> [Document excerpt]

++++

In polymer-based solar cells, there are two domains, the acceptor, and the donor layers. The energy particles that are created by solar cells, excitons, need to be able to move quickly to the “interface of the donor and acceptor domains” for them to be used as an energy source.

It had been previously believed among researchers that making the “donor and acceptor layers as pure as possible was the best way to ensure that the excitons could travel unimpeded,” assuming that in this way solar cells would capture the most energy that they could.


 
But in the new research it was discovered that some mixing occurring between the two domains was not at all a negative thing. “In fact, if the morphology, or structure, of the mixed domains is small, the solar cell can still be quite efficient.”

++++

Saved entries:
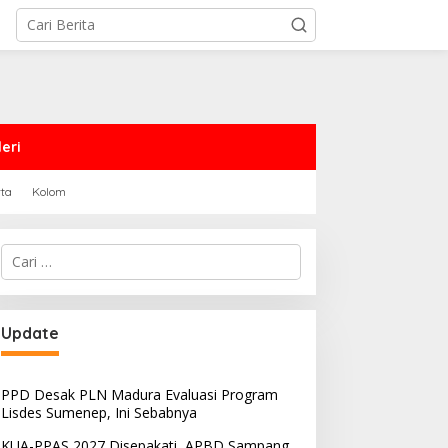
eri
rta
Kolom
Cari
untuk:
Update
PPD Desak PLN Madura Evaluasi Program
Lisdes Sumenep, Ini Sebabnya
KUA-PPAS 2027 Disepakati, APBD Sampang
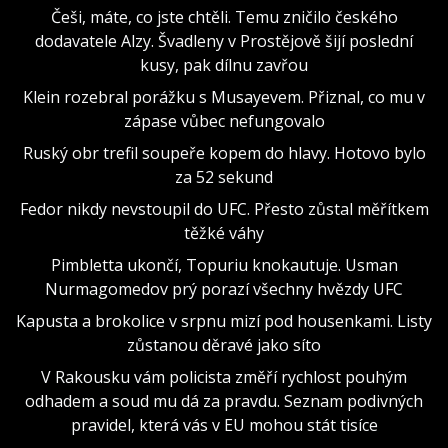
Češi, máte, co jste chtěli. Temu zničilo českého
dodavatele Alzy. Švadleny v Prostějově šijí poslední
kusy, pak dílnu zavřou
Klein rozebral porážku s Musayevem. Přiznal, co mu v
zápase vůbec nefungovalo
Ruský obr trefil soupeře kopem do hlavy. Hotovo bylo
za 52 sekund
Fedor nikdy nevstoupil do UFC. Přesto zůstal měřítkem
těžké váhy
Pimbletta ukončí, Topuriu knokautuje. Usman
Nurmagomedov prý porazí všechny hvězdy UFC
Kapusta a brokolice v srpnu mizí pod housenkami. Listy
zůstanou děravé jako síto
V Rakousku vám policista změří rychlost pouhým
odhadem a soud mu dá za pravdu. Seznam podivných
pravidel, která vás v EU mohou stát tisíce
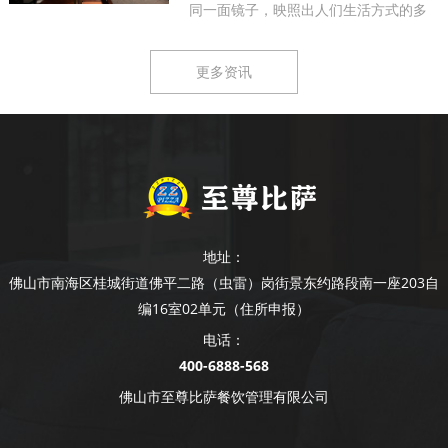
同一面镜子，映照出人们生活方式的多
样...
更多资讯
地址：
佛山市南海区桂城街道佛平二路（虫雷）岗街景东约路段南一座203自
编16室02单元（住所申报）
电话：
400-6888-568
佛山市至尊比萨餐饮管理有限公司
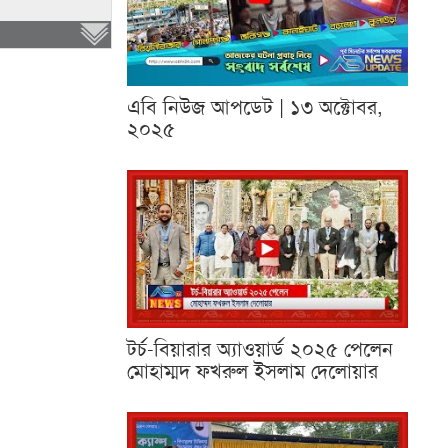
এবি নিউজ আপডেট | ১৩ অক্টোবর,
২০২৫
টর্চ-বিয়ারার অ্যাওয়ার্ড ২০২৫ পেলেন
মোহাম্মদ ফখরুল ইসলাম দেলোয়ার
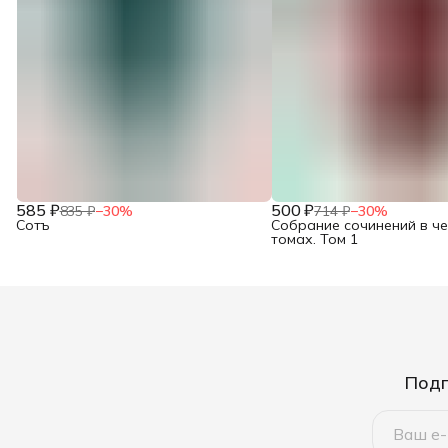
585 ₽
500 ₽
835 ₽
−
30
%
714 ₽
−
30
%
Сотъ
Собрание сочинений в ч
томах. Том 1
Подп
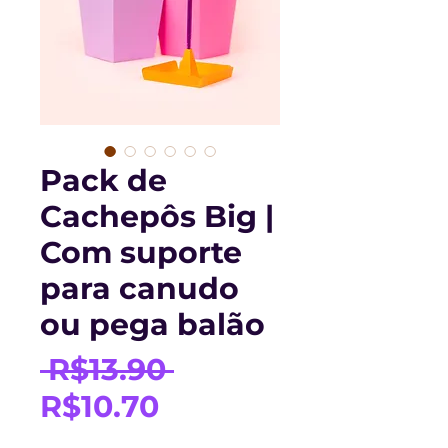
Pack de
Cachepôs Big |
Com suporte
para canudo
ou pega balão
Regular
 R$13.90 
Sale
Price
R$10.70
Price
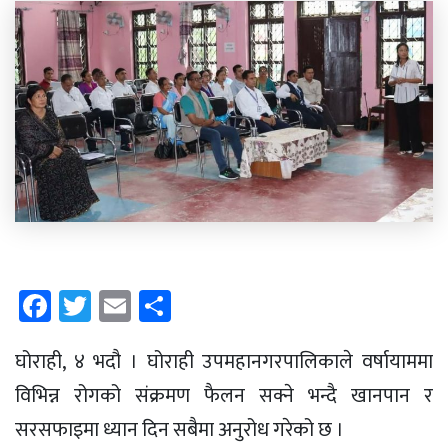
Facebook
Twitter
Email
Share
घोराही, ४ भदौ । घोराही उपमहानगरपालिकाले वर्षायाममा
विभिन्न रोगको संक्रमण फैलन सक्ने भन्दै खानपान र
सरसफाइमा ध्यान दिन सबैमा अनुरोध गरेको छ ।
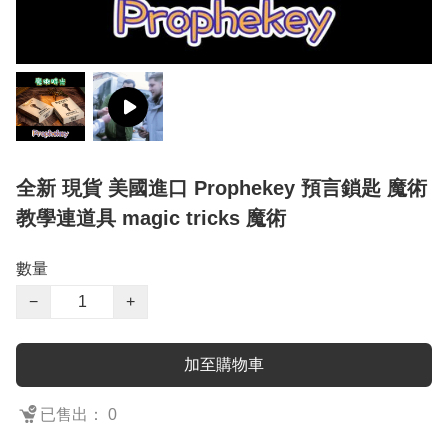
全新 現貨 美國進口 Prophekey 預言鎖匙 魔術
教學連道具 magic tricks 魔術
數量
−
+
加至購物車
已售出： 0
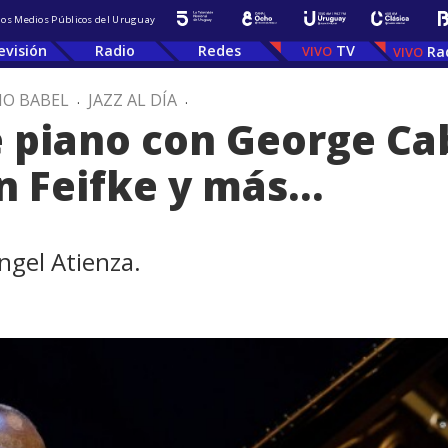
 los Medios Públicos del Uruguay
evisión
Radio
Redes
TV
Ra
IO BABEL
.
JAZZ AL DÍA
.
de piano con George Ca
n Feifke y más…
ngel Atienza.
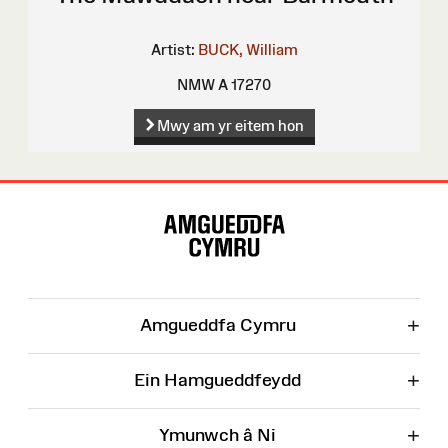
Artist:
BUCK, William
NMW A 17270
Mwy am yr eitem hon
Map
o'r
Wefan
+
Amgueddfa Cymru
+
Ein Hamgueddfeydd
+
Ymunwch â Ni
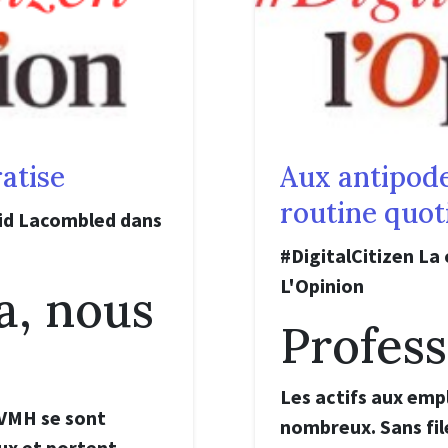
atise
Aux antipode
routine quot
vid Lacombled dans
#DigitalCitizen La
L'Opinion
fa, nous
Profes
e
Les actifs aux empl
LVMH se sont
nombreux. Sans fil
x et portent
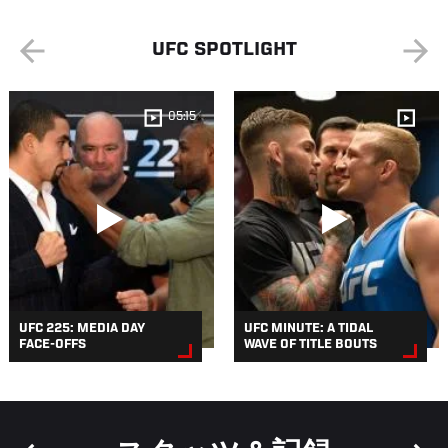
UFC SPOTLIGHT
05:15
UFC 225: MEDIA DAY
UFC MINUTE: A TIDAL
FACE-OFFS
WAVE OF TITLE BOUTS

++++

> [Activity 1] List every passage in the text on polymer solar cells that is set in quotation marks.
> [Activity 2] Rewrite the paragraph beginning "It had been previously believed" from the polymer solar cell text in a single shorter sentence that keeps its main facts.
> [Activity 3] Carry the text about polymer solar cells forward from its final sentence.

> [Exercise output 1]
- interface of the donor and acceptor domains
- donor and acceptor layers as pure as possible was the best way to ensure that the excitons could travel unimpeded
- In fact, if the morphology, or structure, of the mixed domains is small, the solar cell can still be quite efficient.

> [Exercise output 2] Researchers once assumed that keeping the donor and acceptor layers as pure as possible would let excitons travel unimpeded, so that solar cells would capture the most energy.

> [Exercise output 3]
North Carolina State physicist Harald Ade says: “We had previously found that the domains in these solar cells weren’t pure. So we looked at how additives affected the production of these cells. When you manufacture the cell, the relative rate of evaporation of the solvents and additives determines how the active layer forms and the donor and acceptor mix. Ideally, you want the solvent to evaporate slowly enough so that the materials have time to separate — otherwise the layers ‘gum up’ and lower the cell’s efficiency. We utilized an additive that slowed evaporation. This controlled the mixing and domain size of the active layer, and the portions that mixed were small.”

These mixed layers ended up having very good efficiency, leading to some thoughts that maybe allowing some mixing of the two layers wasn’t a problem, as long as the domains are small.

“We’re looking for the perfect mix here, both in terms of the solvents and additives we might use in order to manufacture polymer-based solar cells, and in terms of the physical mixing of the domains and how that may affect efficiency,” Ade says.

The findings are being published this month in two different journals, Advanced Energy Materials and Advanced Materials.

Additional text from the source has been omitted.